# determine the order of convergence of steffensen's method

• Sep 26th 2011, 12:59 PM
hatsoff
determine the order of convergence of steffensen's method
Hey guys. This numerical analysis section is really throwing me. I don't quite know how to handle this order of convergence stuff. Here's just one example of a problem that's giving me trouble:

Quote:

Let $\displaystyle F(x)=x-\frac{f(x)}{g(x)}$, where $\displaystyle g(x)=\frac{f(x+f(x))-f(x)}{f(x)}$ and $\displaystyle f$ is smooth.

Suppose a sequence $\displaystyle \{x_n\}$ satisfies $\displaystyle x_{n+1}=F(x_n)$ and converges to $\displaystyle r$, where $\displaystyle r$ is a simple zero of $\displaystyle f$. We define "order of convergence" to be the largest real number $\displaystyle q$ such that

$\displaystyle \lim_{n\to\infty}\frac{|x_{n+1}-r|}{|x_n-r|^q}$

exists and is nonzero. Determine the order of convergence.
Any help would be much appreciated !
• Sep 26th 2011, 05:57 PM
Jose27
Re: determine the order of convergence of steffensen's method
Quote:

Originally Posted by hatsoff
Hey guys. This numerical analysis section is really throwing me. I don't quite know how to handle this order of convergence stuff. Here's just one example of a problem that's giving me trouble:

Any help would be much appreciated !

I'm going to assume $\displaystyle f\in C^1(\mathbb{R})$ (I think a locally bounded derivative would be enough).

Obviously your limit is $\displaystyle 0$ when $\displaystyle q<0$. Since $\displaystyle g(r)=f'(r)\neq 0$ (I'm assuming this is your definition of simple zero) $\displaystyle F'(r)$ exists, $\displaystyle F(r)=r$ so if we put $\displaystyle q>1$ we get

$\displaystyle \frac{|F(x_n)-F(r)|}{|x_n-r|^q}=\frac{|F(x_n)-F(r)|}{|x_n-r|}|x_n-r|^{1-q}$

and the first term goes to $\displaystyle |F'(r)|$ while the second blows up so the limit doesn't exist. If $\displaystyle q=1$ in the above, calculting $\displaystyle F'(r)$ we arrive at the conclusion that the limit in this case is $\displaystyle |F'(r)|=2$.

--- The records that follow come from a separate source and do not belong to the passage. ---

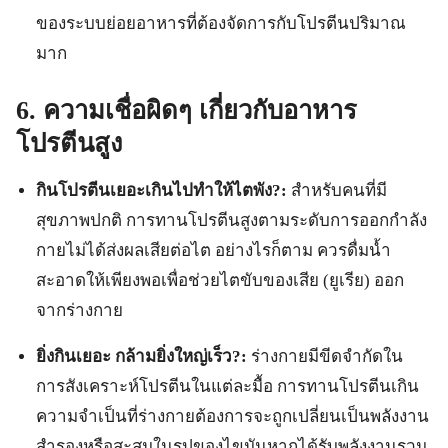
ของระบบย่อยอาหารที่ต้องจัดการกับโปรตีนปริมาณ
มาก
6. ความเชื่อผิดๆ เกี่ยวกับอาหาร
โปรตีนสูง
กินโปรตีนเยอะเกินไปทำให้ไตพัง?:
สำหรับคนที่มี
สุขภาพปกติ การทานโปรตีนสูงตามระดับการออกกำลัง
กายไม่ได้ส่งผลเสียต่อไต อย่างไรก็ตาม ควรดื่มน้ำ
สะอาดให้เพียงพอเพื่อช่วยไตขับของเสีย (ยูเรีย) ออก
จากร่างกาย
ยิ่งกินเยอะ กล้ามยิ่งใหญ่เร็ว?:
ร่างกายมีขีดจำกัดใน
การสังเคราะห์โปรตีนในแต่ละมื้อ การทานโปรตีนเกิน
ความจำเป็นที่ร่างกายต้องการจะถูกเปลี่ยนเป็นพลังงาน
สำรองหรือสะสมในรูปของไขมันหากได้รับพลังงานรวม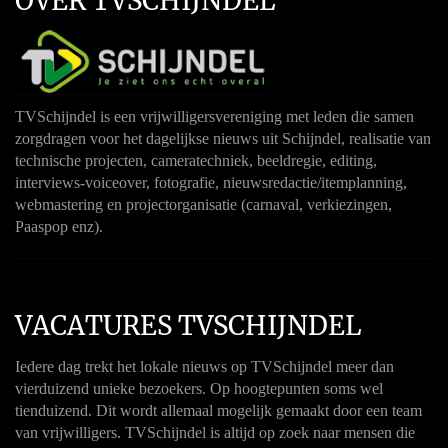
OVER TVSCHIJNDEL
TVSchijndel is een vrijwilligersvereniging met leden die samen
zorgdragen voor het dagelijkse nieuws uit Schijndel, realisatie van
technische projecten, cameratechniek, beeldregie, editing,
interviews-voiceover, fotografie, nieuwsredactie/itemplanning,
webmastering en projectorganisatie (carnaval, verkiezingen,
Paaspop enz).
VACATURES TVSCHIJNDEL
Iedere dag trekt het lokale nieuws op TVSchijndel meer dan
vierduizend unieke bezoekers. Op hoogtepunten soms wel
tienduizend. Dit wordt allemaal mogelijk gemaakt door een team
van vrijwilligers. TVSchijndel is altijd op zoek naar mensen die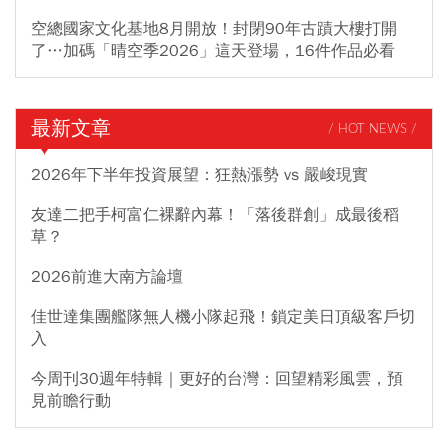
空總國家文化基地8月開放！封閉90年古蹟大樓打開
了…加碼「晴空季2026」這天登場，16件作品必看
最新文章
/ HOT NEWS /
2026年下半年投資展望：狂熱漲勢 vs 嚴峻現實
友達二把手柯富仁裸辭內幕！「落後群創」成最後稻
草？
2026前進大南方論壇
佳世達集團艦隊無人機小隊起飛！鎖定美日頂級客戶切
入
今周刊30週年特輯｜更好的台灣：回望精彩風雲，預
見前瞻行動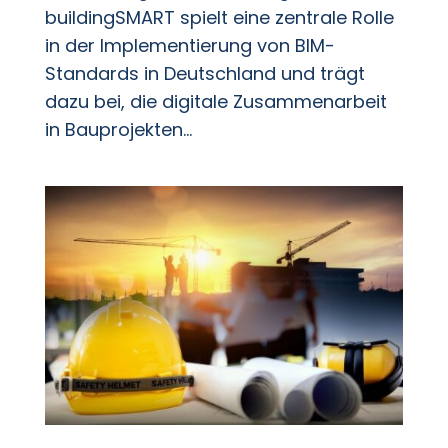
buildingSMART spielt eine zentrale Rolle
in der Implementierung von BIM-
Standards in Deutschland und trägt
dazu bei, die digitale Zusammenarbeit
in Bauprojekten...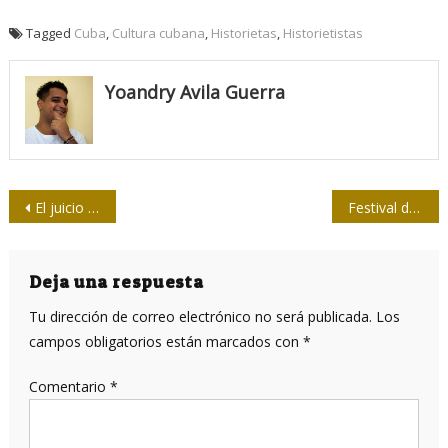
Tagged
Cuba
,
Cultura cubana
,
Historietas
,
Historietistas
Yoandry Avila Guerra
Navegación
El juicio más trascendente de la historia cubana
Festival de la prensa en Santiago de Cuba: por el camino de las transformaciones
de
entradas
Deja una respuesta
Tu dirección de correo electrónico no será publicada.
Los
campos obligatorios están marcados con
*
Comentario
*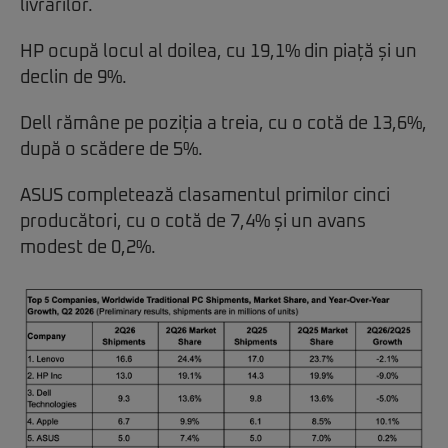
livrărilor.
HP ocupă locul al doilea, cu 19,1% din piață și un
declin de 9%.
Dell rămâne pe poziția a treia, cu o cotă de 13,6%,
după o scădere de 5%.
ASUS completează clasamentul primilor cinci
producători, cu o cotă de 7,4% și un avans
modest de 0,2%.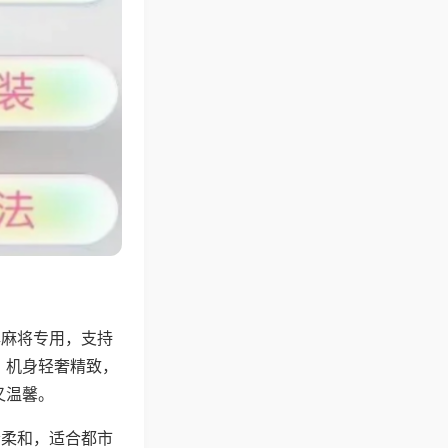
牌麻将专用，支持
，机身轻奢精致，
又温馨。
音柔和，适合都市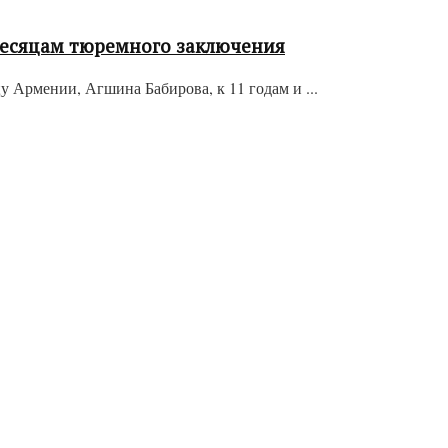
месяцам тюремного заключения
Армении, Агшина Бабирова, к 11 годам и ...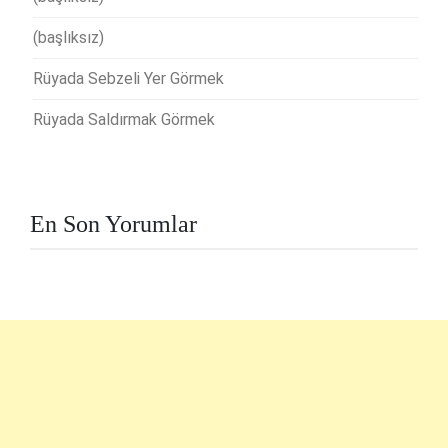
(başlıksız)
Rüyada Sebzeli Yer Görmek
Rüyada Saldırmak Görmek
En Son Yorumlar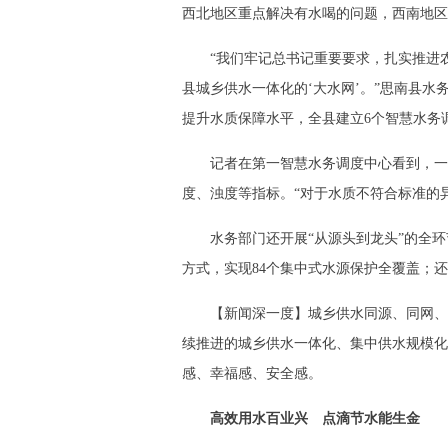
西北地区重点解决有水喝的问题，西南地区
“我们牢记总书记重要要求，扎实推进农
县城乡供水一体化的‘大水网’。”思南县水
提升水质保障水平，全县建立6个智慧水务
记者在第一智慧水务调度中心看到，一
度、浊度等指标。“对于水质不符合标准的
水务部门还开展“从源头到龙头”的全环
方式，实现84个集中式水源保护全覆盖；
【新闻深一度】城乡供水同源、同网、
续推进的城乡供水一体化、集中供水规模化
感、幸福感、安全感。
高效用水百业兴 点滴节水能生金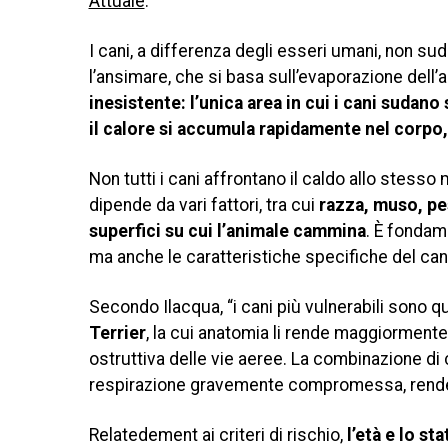
Attuale
.
I cani, a differenza degli esseri umani, non su
l’ansimare, che si basa sull’evaporazione dell
inesistente: l’unica area in cui i cani suda
il calore si accumula rapidamente nel corp
Non tutti i cani affrontano il caldo allo stesso 
dipende da vari fattori, tra cui
razza, muso, pes
superfici su cui l’animale cammina
. È fondam
ma anche le caratteristiche specifiche del can
Secondo Ilacqua, “i cani più vulnerabili sono qu
Terrier
, la cui anatomia li rende maggiormente
ostruttiva delle vie aeree. La combinazione di c
respirazione gravemente compromessa, rendend
Relatedement ai criteri di rischio,
l’età e lo st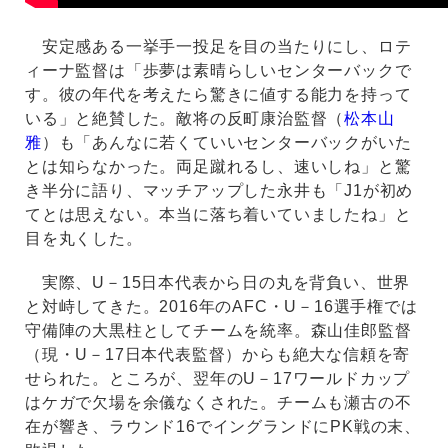
安定感ある一挙手一投足を目の当たりにし、ロテ
ィーナ監督は「歩夢は素晴らしいセンターバックで
す。彼の年代を考えたら驚きに値する能力を持って
いる」と絶賛した。敵将の反町康治監督（
松本山
雅
）も「あんなに若くていいセンターバックがいた
とは知らなかった。両足蹴れるし、速いしね」と驚
き半分に語り、マッチアップした永井も「J1が初め
てとは思えない。本当に落ち着いていましたね」と
目を丸くした。
実際、U－15日本代表から日の丸を背負い、世界
と対峙してきた。2016年のAFC・U－16選手権では
守備陣の大黒柱としてチームを統率。森山佳郎監督
（現・U－17日本代表監督）からも絶大な信頼を寄
せられた。ところが、翌年のU－17ワールドカップ
はケガで欠場を余儀なくされた。チームも瀬古の不
在が響き、ラウンド16でイングランドにPK戦の末、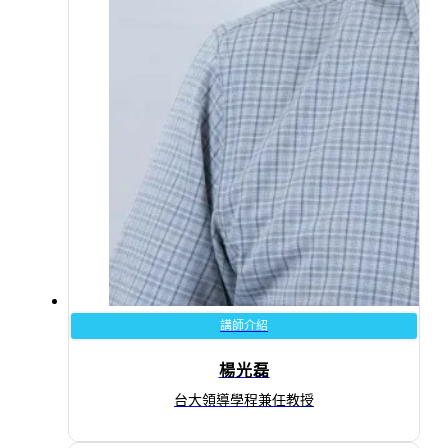
講師介紹
楊光磊
台大領導學程兼任教授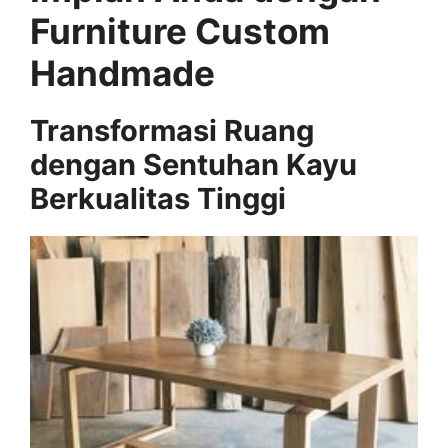
Furniture Custom
Handmade
Transformasi Ruang
dengan Sentuhan Kayu
Berkualitas Tinggi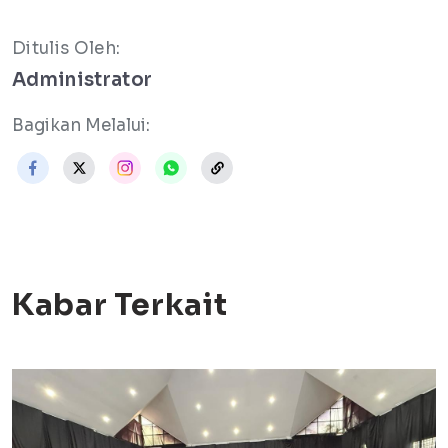
Ditulis Oleh:
Administrator
Bagikan Melalui:
Kabar Terkait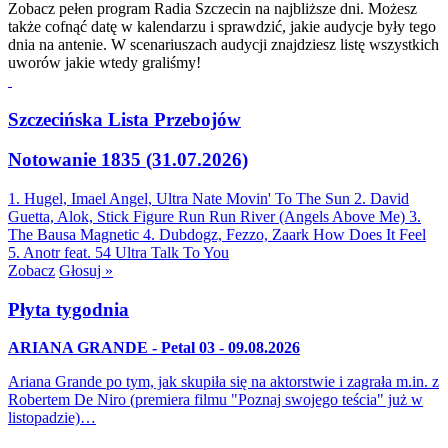
Zobacz pełen program Radia Szczecin na najbliższe dni. Możesz
także cofnąć datę w kalendarzu i sprawdzić, jakie audycje były tego
dnia na antenie. W scenariuszach audycji znajdziesz listę wszystkich
uworów jakie wtedy graliśmy!
Szczecińska Lista Przebojów
Notowanie 1835 (31.07.2026)
1. Hugel, Imael Angel, Ultra Nate
Movin' To The Sun
2. David
Guetta, Alok, Stick Figure
Run Run River (Angels Above Me)
3.
The Bausa
Magnetic
4. Dubdogz, Fezzo, Zaark
How Does It Feel
5. Anotr feat. 54 Ultra
Talk To You
Zobacz
Głosuj »
Płyta tygodnia
ARIANA GRANDE - Petal 03 - 09.08.2026
Ariana Grande po tym, jak skupiła się na aktorstwie i zagrała m.in. z
Robertem De Niro (premiera filmu "Poznaj swojego teścia" już w
listopadzie)…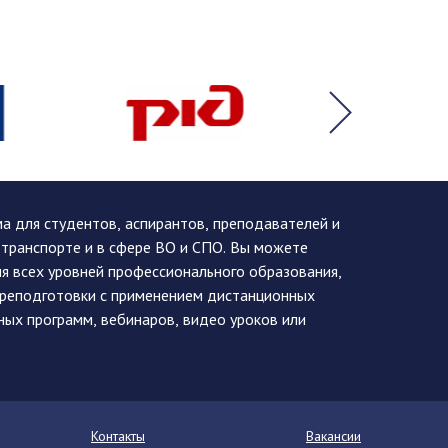
 для студентов, аспирантов, преподавателей и
 транспорте и в сфере ВО и СПО. Вы можете
я всех уровней профессионального образования,
ереподготовки с применением дистанционных
ных программ, вебинаров, видео уроков или
Контакты
Вакансии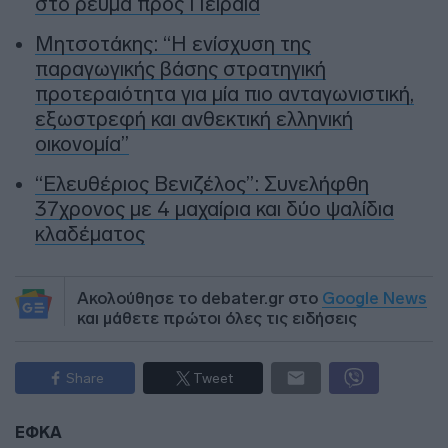
στο ρεύμα προς Πειραιά
Μητσοτάκης: “Η ενίσχυση της
παραγωγικής βάσης στρατηγική
προτεραιότητα για μία πιο ανταγωνιστική,
εξωστρεφή και ανθεκτική ελληνική
οικονομία”
“Ελευθέριος Βενιζέλος”: Συνελήφθη
37χρονος με 4 μαχαίρια και δύο ψαλίδια
κλαδέματος
Ακολούθησε το debater.gr στο
Google News
και μάθετε πρώτοι όλες τις ειδήσεις
Share
Tweet
ΕΦΚΑ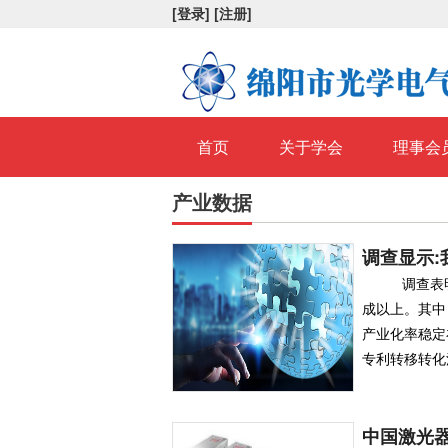
[登录]
[注册]
首页
关于学会
理事会
产业数据
调查显示:
调查表明
成以上。其中
产业化率稳定
专利转移转化活
中国激光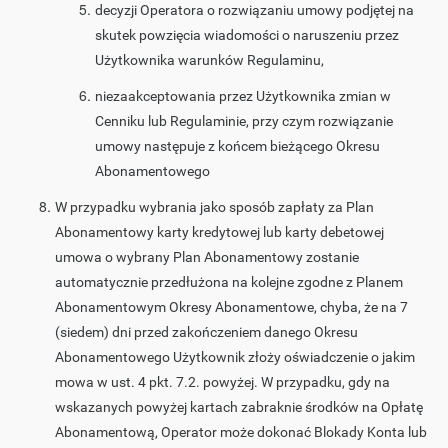
decyzji Operatora o rozwiązaniu umowy podjętej na
skutek powzięcia wiadomości o naruszeniu przez
Użytkownika warunków Regulaminu,
niezaakceptowania przez Użytkownika zmian w
Cenniku lub Regulaminie, przy czym rozwiązanie
umowy następuje z końcem bieżącego Okresu
Abonamentowego
W przypadku wybrania jako sposób zapłaty za Plan
Abonamentowy karty kredytowej lub karty debetowej
umowa o wybrany Plan Abonamentowy zostanie
automatycznie przedłużona na kolejne zgodne z Planem
Abonamentowym Okresy Abonamentowe, chyba, że na 7
(siedem) dni przed zakończeniem danego Okresu
Abonamentowego Użytkownik złoży oświadczenie o jakim
mowa w ust. 4 pkt. 7.2. powyżej. W przypadku, gdy na
wskazanych powyżej kartach zabraknie środków na Opłatę
Abonamentową, Operator może dokonać Blokady Konta lub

Now if $\displaystyle 0<q<1$ we get, using the triangle inequality first, the fact that $\displaystyle f$ is locally Lipschitz continous and that $\displaystyle f(r)=0$

$\displaystyle \frac{|F(x_n)-r|}{|x_n-r|^{q}} \leq |x_n-r|^{1-q} + \frac{1}{|g(x_n)|} \frac{ |f(x_n)|}{|x_n-r|^q} \leq |x_n-r|^{1-q}\left(1+\frac{1}{|g(x_n)|}\right)\rightarrow0$

So in fact $\displaystyle q=1$ is the only value for which the limit isn't zero or infinite.
• Sep 27th 2011, 08:59 AM
hatsoff
Re: determine the order of convergence of steffensen's method
Thanks, but I get $\displaystyle F'(r)=0$, not $\displaystyle |F'(r)|=2$.

Oh, and I forgot to say $\displaystyle f$ is smooth.

I guess I could maybe try computing $\displaystyle F''(r)$ and using Taylor's series, but to compute $\displaystyle F''(r)$ would take perhaps an hour or more---assuming I didn't make any elementary mistakes. Perhaps there is a more efficient method of solution ... ?
• Sep 29th 2011, 07:59 PM
Jose27
Re: determine the order of convergence of steffensen's method
Yes, I misread a sign, but the argument still works: The limit is then $\displaystyle 0$ for $\displaystyle q\leq 1$ and infinity for $\displaystyle q>1$. Have you asked a professor for clarification? Maybe there's something we're missing.